Why do we consider higher taxa to be significant? Frankly, extinctions. Without extinctions (and frequently mass extinctions) there would appear to be a much finer gradation between higher taxa than we currently have. Take, for example, birds. Birds are dinosaurs, which in turn are lizards, meaning that birds are lizards. The reason we don’t see birds as lizards is because all of the intermediate species (the “transitional forms” Creationists insist we have none of) are extinct. We know what those forms are—we’ve found a surprising number in China, for example, showing a very good gradation between therapod dinosaurs and birds. If those lines hadn’t gone extinct at the K/Pg boundary we would see a smooth gradation between dinosaurs and birds, and we would never have considered Avis to be such a high taxa. Arthropods also demonstrate this—had the majority of arthropod bodyplans not died out in the Paleozoic (the exact timing is a big fuzzy, given the paucity of good lagerstatens in the Cambrian—I’ve heard of Burgees Shale Fauna in the Middle Ordovician) we would not consider certain forms to be as radically different as we do today. If a few ancestral humanoid species were around we’d see a smooth transition between humans and apes. In contrast, there is a huge difference between an ant and a bombarder beetle, but we put them both in the box labeled “Insect” because we have living representatives of the gradation between ants and bombarder beetles. Circle species clearly illustrate this: The ONLY reason we consider them to be one species is because we have an unbroken line of transitional forms. If those transitional populations were to go extinct (or a significant number, in some cases as low as one) we would consider them separate taxa. So our classification of things into higher taxa can clearly be seen to be at least in part because of the extinction of the intermediate forms.
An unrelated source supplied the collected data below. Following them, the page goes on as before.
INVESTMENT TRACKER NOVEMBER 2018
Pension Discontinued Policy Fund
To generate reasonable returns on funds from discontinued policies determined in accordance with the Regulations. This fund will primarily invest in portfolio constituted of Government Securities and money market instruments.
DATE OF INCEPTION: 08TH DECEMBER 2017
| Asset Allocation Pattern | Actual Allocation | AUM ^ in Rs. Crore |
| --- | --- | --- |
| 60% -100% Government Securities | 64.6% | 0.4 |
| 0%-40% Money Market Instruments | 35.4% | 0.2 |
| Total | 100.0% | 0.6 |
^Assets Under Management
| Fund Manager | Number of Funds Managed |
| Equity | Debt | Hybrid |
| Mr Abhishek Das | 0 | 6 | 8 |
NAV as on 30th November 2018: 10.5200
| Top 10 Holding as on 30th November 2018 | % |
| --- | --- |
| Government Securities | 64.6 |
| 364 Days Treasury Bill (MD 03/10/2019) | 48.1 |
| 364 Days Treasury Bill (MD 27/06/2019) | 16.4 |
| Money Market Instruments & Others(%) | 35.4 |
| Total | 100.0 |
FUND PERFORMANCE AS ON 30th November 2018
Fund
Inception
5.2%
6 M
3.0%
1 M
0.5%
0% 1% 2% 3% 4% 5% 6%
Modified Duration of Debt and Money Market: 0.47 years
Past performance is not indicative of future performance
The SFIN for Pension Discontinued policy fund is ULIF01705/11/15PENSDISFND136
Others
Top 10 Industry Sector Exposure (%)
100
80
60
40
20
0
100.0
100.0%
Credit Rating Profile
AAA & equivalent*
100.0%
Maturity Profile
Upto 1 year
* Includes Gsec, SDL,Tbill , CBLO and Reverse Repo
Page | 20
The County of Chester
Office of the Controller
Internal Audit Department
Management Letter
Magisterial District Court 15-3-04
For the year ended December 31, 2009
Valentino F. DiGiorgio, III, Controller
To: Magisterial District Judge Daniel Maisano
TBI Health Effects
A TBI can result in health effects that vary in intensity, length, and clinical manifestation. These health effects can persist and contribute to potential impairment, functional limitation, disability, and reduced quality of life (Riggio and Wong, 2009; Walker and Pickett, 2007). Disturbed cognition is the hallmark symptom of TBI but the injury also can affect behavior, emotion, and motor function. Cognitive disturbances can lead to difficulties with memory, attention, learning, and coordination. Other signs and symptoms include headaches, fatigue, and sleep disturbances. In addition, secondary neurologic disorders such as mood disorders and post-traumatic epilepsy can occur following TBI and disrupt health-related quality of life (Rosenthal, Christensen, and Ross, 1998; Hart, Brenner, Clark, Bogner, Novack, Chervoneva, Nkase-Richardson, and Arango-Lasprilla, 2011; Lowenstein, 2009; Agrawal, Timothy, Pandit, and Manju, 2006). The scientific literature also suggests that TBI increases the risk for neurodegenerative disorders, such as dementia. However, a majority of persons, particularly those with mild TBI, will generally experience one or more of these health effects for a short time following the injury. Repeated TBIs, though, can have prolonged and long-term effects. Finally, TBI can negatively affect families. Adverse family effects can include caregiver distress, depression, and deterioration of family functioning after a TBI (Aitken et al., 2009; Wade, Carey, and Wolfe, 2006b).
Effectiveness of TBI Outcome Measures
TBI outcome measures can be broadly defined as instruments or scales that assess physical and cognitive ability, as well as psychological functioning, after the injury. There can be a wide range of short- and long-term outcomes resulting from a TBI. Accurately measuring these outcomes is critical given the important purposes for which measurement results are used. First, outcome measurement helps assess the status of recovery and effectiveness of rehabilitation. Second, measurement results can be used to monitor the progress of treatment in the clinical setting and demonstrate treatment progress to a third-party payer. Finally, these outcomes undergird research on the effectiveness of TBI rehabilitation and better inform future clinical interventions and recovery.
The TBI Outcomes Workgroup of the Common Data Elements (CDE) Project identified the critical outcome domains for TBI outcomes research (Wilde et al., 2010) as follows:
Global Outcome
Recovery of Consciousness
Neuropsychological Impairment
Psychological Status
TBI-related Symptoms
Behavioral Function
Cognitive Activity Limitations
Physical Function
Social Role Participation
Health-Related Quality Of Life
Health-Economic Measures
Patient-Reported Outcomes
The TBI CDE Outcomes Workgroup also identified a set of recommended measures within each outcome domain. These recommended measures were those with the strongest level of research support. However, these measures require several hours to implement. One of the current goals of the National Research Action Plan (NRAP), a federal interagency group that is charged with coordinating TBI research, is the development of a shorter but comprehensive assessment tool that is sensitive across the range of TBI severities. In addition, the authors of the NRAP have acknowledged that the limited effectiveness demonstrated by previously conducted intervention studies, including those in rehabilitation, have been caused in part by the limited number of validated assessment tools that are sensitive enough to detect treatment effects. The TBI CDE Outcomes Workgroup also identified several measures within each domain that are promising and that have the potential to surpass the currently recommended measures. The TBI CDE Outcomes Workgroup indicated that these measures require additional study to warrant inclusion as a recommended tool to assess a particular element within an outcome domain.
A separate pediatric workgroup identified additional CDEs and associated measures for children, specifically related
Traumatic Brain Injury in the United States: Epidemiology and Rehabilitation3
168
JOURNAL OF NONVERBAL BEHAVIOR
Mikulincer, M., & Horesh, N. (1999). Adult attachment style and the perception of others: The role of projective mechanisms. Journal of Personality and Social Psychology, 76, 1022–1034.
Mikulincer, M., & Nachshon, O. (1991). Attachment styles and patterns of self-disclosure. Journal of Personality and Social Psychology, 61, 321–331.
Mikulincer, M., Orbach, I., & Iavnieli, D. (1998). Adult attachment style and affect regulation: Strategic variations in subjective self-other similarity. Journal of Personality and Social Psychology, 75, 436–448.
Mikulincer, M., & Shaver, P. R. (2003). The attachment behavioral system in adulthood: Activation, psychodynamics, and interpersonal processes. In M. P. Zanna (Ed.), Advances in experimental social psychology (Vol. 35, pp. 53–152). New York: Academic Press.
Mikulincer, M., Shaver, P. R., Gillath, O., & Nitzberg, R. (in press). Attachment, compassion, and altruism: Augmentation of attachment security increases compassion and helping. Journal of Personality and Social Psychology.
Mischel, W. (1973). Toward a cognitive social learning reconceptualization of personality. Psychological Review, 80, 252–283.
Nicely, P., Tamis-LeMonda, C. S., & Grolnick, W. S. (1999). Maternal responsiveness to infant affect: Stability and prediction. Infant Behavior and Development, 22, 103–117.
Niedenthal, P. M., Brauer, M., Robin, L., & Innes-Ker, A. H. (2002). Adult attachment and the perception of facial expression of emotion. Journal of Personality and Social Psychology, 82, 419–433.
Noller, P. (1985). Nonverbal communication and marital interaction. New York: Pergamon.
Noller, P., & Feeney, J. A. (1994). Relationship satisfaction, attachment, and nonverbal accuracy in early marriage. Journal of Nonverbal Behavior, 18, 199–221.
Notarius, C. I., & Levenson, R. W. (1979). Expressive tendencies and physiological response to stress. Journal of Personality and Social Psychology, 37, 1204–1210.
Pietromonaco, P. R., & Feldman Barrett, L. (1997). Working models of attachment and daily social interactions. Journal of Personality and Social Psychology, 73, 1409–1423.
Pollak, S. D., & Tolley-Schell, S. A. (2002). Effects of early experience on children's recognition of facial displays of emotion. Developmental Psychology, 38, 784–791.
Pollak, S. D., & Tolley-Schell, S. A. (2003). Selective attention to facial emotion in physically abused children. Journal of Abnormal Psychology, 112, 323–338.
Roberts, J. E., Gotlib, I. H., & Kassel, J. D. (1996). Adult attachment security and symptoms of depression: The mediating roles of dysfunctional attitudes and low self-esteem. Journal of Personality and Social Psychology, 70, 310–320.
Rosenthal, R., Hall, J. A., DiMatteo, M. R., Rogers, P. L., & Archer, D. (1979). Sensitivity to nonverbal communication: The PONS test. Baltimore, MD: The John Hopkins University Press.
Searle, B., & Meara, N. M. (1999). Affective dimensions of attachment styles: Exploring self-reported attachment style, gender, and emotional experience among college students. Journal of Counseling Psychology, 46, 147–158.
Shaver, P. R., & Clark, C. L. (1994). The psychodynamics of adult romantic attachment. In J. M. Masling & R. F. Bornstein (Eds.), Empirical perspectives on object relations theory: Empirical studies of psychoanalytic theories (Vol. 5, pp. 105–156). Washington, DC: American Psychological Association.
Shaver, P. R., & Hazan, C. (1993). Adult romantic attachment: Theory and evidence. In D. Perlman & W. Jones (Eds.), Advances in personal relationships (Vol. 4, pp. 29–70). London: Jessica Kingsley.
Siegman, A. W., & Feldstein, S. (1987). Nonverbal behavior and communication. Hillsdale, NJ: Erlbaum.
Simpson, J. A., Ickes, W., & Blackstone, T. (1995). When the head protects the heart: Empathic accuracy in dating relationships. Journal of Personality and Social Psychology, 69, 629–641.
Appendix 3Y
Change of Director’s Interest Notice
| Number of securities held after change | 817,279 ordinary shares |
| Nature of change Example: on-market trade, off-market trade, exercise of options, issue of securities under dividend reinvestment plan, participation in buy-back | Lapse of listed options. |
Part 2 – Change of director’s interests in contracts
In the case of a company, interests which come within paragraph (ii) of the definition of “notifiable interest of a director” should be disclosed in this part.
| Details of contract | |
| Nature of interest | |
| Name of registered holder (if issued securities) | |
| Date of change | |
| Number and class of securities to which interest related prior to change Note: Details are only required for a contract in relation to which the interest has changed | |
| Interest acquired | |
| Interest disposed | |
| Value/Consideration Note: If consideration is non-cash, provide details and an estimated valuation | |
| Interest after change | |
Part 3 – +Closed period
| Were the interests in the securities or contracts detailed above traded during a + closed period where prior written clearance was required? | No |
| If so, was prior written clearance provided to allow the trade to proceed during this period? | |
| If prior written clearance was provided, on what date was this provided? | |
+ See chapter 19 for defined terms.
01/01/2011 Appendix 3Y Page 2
(Yes, I know this is the Cone of Increasing Diversity—I’m hoping that my mention of the roll mass extinctions play in this process shows shows that I acknowledge the validity of punctuated equilibrium.)
The rest of it is due to the difficulty in thinking in geologic time scales when it comes to animals, and a lack of understanding of how the largest clades first split. Some split very, very early in metazoan evolution, and it’s difficult to identify the exact nature of that split, particularly considering they don’t fossilize and biologists are constrained to a pathetically small sample of living things. The split between clams and squid likely happened well before either evolved a shell (before the ocean chemistry allowed for such shells), for example, and we will likely never find the fossils of the transitional forms. As geologists know, if we don’t have the rock we don’t have the data—so sadly, the precise nature of the difference between larger clades may never be known. We can hypothesize, however, that larger clades, being functionally identical to their smaller counterparts, formed in the exact same manner—populations split, and the daughter clades of each original population form what we consider large clades today. And given how often that hypothesis has been shown to be right, it’s a robust one.
The real question is why various bauplans have become channelized, but that is beyond the scope of this discussion.